When a line below contains the string "dans", show that line.
□ □ □ □ □ □ □
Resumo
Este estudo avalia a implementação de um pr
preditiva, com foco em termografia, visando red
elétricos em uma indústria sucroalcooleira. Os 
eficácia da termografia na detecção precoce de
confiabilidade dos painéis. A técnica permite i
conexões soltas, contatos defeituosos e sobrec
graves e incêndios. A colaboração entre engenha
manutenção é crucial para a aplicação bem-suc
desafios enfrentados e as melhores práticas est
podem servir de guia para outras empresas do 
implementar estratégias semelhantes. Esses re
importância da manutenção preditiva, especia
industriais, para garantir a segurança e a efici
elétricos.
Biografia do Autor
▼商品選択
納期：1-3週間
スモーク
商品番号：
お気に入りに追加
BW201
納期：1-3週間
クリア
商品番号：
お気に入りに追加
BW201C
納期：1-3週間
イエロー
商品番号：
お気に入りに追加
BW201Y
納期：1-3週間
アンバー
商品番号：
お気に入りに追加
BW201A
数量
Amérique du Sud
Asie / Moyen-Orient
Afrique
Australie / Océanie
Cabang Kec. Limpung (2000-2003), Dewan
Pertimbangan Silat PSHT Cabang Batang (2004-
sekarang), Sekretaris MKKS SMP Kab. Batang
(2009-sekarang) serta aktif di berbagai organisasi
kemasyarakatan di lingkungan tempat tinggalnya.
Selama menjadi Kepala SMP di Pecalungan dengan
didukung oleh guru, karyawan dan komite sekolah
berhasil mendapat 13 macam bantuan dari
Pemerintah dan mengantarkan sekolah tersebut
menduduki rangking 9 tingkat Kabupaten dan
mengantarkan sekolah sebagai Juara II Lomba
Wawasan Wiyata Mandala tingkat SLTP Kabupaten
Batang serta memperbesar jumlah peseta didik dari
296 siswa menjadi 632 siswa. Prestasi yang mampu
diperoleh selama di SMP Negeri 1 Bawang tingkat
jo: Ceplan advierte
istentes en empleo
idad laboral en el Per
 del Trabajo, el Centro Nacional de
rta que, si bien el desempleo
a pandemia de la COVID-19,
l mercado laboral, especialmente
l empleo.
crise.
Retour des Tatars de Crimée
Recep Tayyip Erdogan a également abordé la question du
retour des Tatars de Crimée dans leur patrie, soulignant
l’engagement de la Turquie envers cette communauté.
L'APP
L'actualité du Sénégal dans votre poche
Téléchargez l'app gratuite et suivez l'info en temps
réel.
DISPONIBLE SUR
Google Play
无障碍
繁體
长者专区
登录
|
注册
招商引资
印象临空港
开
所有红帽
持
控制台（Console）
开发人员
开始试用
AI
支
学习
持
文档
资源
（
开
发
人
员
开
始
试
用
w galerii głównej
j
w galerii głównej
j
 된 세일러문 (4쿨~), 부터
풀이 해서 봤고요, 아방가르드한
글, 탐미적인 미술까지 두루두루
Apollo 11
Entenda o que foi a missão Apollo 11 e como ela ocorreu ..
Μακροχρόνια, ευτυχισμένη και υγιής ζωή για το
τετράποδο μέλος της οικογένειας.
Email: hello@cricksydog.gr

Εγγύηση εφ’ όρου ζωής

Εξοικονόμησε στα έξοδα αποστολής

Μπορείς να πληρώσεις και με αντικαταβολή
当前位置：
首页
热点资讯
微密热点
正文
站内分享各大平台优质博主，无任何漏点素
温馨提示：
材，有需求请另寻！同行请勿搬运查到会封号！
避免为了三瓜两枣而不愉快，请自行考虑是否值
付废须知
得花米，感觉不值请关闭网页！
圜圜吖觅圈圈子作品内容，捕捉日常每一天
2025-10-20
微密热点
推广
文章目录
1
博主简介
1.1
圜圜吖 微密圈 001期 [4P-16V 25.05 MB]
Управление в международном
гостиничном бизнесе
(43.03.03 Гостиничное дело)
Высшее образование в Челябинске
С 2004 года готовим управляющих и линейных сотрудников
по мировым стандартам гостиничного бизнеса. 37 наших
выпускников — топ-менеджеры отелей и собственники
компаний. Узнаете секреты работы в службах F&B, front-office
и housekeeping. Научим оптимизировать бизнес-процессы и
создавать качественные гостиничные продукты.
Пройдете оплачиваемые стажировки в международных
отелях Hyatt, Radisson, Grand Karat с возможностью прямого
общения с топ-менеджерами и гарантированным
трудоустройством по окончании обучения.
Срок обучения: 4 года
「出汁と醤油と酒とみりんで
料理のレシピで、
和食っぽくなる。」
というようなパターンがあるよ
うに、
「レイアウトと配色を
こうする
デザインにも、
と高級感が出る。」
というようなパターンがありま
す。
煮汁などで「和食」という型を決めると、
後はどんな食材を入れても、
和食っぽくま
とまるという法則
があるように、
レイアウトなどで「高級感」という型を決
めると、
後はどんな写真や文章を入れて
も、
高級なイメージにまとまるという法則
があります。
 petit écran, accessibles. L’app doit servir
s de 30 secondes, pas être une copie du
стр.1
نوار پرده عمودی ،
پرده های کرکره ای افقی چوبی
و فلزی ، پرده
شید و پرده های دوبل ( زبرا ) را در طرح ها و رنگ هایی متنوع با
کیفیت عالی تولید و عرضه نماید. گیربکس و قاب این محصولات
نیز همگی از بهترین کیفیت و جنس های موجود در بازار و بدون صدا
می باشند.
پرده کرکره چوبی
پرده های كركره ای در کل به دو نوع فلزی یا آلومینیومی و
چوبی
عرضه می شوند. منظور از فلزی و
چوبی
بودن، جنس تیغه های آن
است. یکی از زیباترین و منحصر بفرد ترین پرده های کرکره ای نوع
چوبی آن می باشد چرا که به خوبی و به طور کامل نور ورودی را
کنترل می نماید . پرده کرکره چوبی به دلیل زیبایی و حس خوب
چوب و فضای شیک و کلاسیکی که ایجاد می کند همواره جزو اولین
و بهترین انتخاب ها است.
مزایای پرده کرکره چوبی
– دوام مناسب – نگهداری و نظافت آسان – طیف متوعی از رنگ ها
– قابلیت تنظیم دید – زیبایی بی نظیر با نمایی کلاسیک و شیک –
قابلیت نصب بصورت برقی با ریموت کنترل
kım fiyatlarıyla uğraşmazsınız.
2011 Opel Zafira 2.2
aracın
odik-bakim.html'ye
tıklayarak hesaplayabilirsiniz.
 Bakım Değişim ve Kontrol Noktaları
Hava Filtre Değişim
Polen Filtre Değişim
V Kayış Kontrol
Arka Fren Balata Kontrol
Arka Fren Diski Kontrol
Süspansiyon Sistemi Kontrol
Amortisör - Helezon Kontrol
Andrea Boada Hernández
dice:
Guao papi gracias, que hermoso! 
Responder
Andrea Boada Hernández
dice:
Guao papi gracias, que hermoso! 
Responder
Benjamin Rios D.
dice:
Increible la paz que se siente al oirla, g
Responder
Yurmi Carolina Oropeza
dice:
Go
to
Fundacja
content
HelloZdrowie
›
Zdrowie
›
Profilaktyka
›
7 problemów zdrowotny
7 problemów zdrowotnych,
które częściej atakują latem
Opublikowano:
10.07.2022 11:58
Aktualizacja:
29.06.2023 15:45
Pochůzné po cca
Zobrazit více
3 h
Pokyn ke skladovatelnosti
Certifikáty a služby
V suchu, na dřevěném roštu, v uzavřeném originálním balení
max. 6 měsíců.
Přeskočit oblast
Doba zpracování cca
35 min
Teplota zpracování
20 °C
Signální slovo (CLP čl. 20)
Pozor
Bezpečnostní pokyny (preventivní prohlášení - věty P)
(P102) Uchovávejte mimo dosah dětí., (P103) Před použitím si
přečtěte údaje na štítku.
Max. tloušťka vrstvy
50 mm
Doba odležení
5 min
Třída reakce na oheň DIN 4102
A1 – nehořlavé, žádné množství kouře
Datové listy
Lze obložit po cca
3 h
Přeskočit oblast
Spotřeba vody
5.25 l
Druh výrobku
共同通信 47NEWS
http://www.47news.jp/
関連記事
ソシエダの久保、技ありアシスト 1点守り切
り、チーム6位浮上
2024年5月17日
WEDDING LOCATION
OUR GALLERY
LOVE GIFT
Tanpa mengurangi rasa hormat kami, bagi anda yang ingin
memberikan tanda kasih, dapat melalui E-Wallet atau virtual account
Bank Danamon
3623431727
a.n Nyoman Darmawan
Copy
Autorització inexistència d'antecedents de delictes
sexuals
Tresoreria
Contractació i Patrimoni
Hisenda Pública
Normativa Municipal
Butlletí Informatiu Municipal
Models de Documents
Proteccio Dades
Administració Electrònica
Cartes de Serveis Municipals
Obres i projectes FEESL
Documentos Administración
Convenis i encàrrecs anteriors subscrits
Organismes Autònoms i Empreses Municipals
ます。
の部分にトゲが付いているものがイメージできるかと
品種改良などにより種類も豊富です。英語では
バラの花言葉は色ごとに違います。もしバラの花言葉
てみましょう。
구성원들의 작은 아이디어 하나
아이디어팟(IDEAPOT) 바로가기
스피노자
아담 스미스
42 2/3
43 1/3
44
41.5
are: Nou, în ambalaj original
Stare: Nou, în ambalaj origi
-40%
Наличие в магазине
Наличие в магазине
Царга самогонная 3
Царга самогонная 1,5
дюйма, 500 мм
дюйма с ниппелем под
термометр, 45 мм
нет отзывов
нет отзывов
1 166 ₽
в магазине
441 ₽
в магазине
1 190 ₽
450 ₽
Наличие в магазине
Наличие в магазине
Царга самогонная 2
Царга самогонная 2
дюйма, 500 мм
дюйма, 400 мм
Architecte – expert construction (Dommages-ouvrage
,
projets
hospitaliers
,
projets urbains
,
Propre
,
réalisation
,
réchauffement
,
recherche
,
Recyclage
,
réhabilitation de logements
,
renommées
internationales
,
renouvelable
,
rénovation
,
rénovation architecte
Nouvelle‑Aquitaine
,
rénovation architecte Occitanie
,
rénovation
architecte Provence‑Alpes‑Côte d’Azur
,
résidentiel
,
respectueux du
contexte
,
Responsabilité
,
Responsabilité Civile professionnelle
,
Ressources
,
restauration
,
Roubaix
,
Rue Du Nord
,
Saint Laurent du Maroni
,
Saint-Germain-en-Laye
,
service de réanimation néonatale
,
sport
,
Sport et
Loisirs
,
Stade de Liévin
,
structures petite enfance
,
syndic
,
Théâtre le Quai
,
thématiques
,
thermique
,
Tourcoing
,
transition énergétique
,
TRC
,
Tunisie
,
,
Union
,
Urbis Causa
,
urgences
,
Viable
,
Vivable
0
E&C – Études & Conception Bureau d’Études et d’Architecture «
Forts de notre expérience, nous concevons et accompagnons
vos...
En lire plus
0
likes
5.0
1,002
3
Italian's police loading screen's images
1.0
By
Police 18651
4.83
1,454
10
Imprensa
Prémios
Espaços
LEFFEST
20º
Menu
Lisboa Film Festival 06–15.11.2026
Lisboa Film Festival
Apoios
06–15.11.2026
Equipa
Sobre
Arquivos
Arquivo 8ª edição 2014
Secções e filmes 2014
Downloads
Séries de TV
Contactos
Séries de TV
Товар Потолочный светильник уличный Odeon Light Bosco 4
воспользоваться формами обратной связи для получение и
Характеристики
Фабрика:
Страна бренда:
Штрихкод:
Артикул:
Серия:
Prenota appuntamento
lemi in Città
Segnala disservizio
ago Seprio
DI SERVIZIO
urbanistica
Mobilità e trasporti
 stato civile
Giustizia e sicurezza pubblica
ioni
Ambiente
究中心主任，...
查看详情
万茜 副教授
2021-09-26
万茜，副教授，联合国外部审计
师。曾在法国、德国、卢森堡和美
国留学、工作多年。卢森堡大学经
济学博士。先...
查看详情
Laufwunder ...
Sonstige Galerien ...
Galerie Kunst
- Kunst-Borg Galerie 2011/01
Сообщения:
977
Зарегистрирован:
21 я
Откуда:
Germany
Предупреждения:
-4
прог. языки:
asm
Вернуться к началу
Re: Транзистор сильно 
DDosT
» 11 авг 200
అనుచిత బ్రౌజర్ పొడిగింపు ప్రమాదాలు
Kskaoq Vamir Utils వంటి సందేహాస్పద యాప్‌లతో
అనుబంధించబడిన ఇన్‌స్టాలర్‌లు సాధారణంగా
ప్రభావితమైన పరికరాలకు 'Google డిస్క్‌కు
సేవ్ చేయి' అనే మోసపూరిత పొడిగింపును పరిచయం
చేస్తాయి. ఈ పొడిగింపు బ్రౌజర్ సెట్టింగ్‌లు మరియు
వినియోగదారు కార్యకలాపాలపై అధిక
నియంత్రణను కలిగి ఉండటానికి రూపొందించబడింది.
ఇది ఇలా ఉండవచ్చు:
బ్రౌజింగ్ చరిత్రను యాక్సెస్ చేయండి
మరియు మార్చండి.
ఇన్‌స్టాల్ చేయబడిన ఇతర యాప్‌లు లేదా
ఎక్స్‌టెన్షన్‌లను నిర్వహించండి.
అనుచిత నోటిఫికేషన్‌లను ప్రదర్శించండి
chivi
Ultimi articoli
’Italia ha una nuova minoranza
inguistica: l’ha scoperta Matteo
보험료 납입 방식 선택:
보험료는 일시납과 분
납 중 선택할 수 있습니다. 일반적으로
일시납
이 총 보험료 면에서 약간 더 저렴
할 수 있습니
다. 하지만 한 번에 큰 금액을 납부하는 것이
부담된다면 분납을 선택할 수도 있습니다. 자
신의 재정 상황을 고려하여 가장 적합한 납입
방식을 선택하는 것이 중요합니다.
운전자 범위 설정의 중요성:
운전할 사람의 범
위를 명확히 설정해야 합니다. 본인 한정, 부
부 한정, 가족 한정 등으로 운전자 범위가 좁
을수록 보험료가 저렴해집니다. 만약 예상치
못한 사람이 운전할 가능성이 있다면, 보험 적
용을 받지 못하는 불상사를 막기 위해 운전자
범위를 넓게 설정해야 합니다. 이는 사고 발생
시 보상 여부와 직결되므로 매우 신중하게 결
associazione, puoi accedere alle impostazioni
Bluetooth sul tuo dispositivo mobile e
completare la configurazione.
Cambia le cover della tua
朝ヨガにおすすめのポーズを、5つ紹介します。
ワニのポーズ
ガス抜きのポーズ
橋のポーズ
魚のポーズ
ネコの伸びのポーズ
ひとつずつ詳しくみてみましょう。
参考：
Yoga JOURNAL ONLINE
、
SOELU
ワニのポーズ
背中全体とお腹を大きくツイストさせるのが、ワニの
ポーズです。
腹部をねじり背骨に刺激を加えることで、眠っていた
□ □ □ □ □ □ □
▶ **Task answer**
retour des Tatars de Crimée dans leur patrie, soulignant
L'actualité du Sénégal dans votre poche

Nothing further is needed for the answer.